Das bezieht sich auf meine Veröffentlichung »For Organ and Brass«, ein Stück, das ich für eine mitteltönig gestimmte Orgel und ein Brasstrio geschrieben habe. Ich habe die Mittelton-Stimmung auf eine Art und Weise verwendet, die ursprünglich nicht vorgesehen war, indem ich zwischen den verschiedenen septimal klingenden Intervallen modulierte.  Das ganze Stück wurde nur mit einer Reihe von Intervallen komponiert, die einen sehr bluesigen Klang haben, sie klingen tief und ein bisschen schwer. Die Intervalle schlagen ein wenig, sie sind also nicht ganz stimmig, sie sind etwas leichter und haben einen verwirrenderen Sog als ein stimmiges Septimalintervall in reiner Intonation, aber sie haben immer noch dieselbe Qualität, wenn auch etwas anders. Es ist die gleiche Art von Intervallen, die man in La Monte Youngs »The Well-Tuned Piano« hören kann, ein Stück, das ich sehr bewundere.

Mich interessiert besonders, wie du deine Instrumente auswählst. Du arbeitest ja vor allem mit Pfeifenorgeln, Renaissance-Orgeln, Posaunen, mikrotonale Tuben. 

Ich fühle mich von dem Klang der strömenden Luft angezogen. Da ich sehr langsame Musik schreibe, die etwas statisch wirken kann, verleiht die Luft den Akkorden eine Lebendigkeit, die sich sonst etwas tot anfühlen könnte. Ich liebe also Blasinstrumente und interessiere mich für die Texturen, die man erhält, wenn man mit präzise gestimmter Harmonie im unteren Register arbeitet, daher fühle ich mich zu tiefen Instrumenten wie Tuba, Kontrabass, Posaune, Cello und Fagott hingezogen. Ein weiterer wichtiger Aspekt ist die Stimmbarkeit. Ich arbeite in reiner Intonation, daher interessiert mich ein Instrument mit einer festen Stimmung nicht so sehr. Aus verschiedenen Gründen arbeite ich fast nie mit Klavieren — ich mag vor allem den Klang nicht, und ein Klavier umzustimmen ist mühsam. Bei Blechblasinstrumenten gibt es eine natürliche Obertonreihe, die sich mit dem Instrument ergibt. Ähnlich wie beim Gesang, Chöre neigen dazu, die Terzen von Natur aus tiefer zu stimmen — wie in der harmonischen Reihe —, so verschmilzt man miteinander.

Du arbeitest eher langsam, zumindest betonst du das gerne. 

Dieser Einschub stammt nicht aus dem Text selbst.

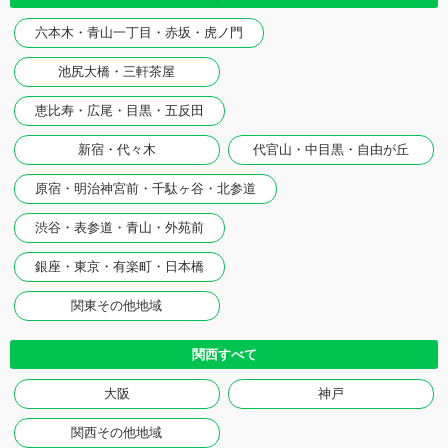
六本木・青山一丁目・赤坂・虎ノ門
池尻大橋・三軒茶屋
恵比寿・広尾・目黒・五反田
新宿・代々木
代官山・中目黒・自由が丘
原宿・明治神宮前・千駄ヶ谷・北参道
渋谷・表参道・青山・外苑前
銀座・東京・有楽町・日本橋
関東その他地域
関西すべて
大阪
神戸
関西その他地域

Ich lasse den Dingen sehr viel Zeit zu ruhen. Teilweise bin ich langsam, weil ich während des Prozesses viel Zeit damit verbringe, nicht zu arbeiten (lacht). Es dauert eine Weile, bis ich verstehe, was an einer Idee interessant ist. Oder ich habe eine Idee, bin mir aber nicht zu 100 Prozent sicher, dass sie in der Welt existieren muss, oder wie sie in der Welt existieren sollte. Es kann einige Zeit dauern, bis ich sie richtig verstanden habe. Bei dem Tuba-Trio hat es einige Jahre gedauert, es zu spielen, aufzunehmen und zu verstehen.

Okay, du arbeitest also nicht wirklich langsam, sondern probierst nur viel aus — gerade auch im Wechsel zwischen Instrumenten und digitalen Produktionsformen, beispielsweise der Programmierung mit SuperCollider. 

Das ist ein Teil davon. Ich würde nicht bei einem Werkzeug oder einem Instrument bleiben wollen. Das Wechseln der Perspektive bringt mich zurück zum Zentrum meiner Praxis, die darin besteht, Harmonie und die Verschmelzung von Raum und Harmonie sowie von Geist und Klang zu erforschen. Ich möchte, dass sich meine gesamte Musik notwendig anfühlt. Ich möchte nichts in die Welt setzen, das nicht das Gefühl hat, dass es in der Welt sein muss, sei es, weil es für mich eine Bedeutung hat, sei es, weil es die Musik noch nicht gibt, sei es, weil sie eine interessante Perspektive auf etwas bringt.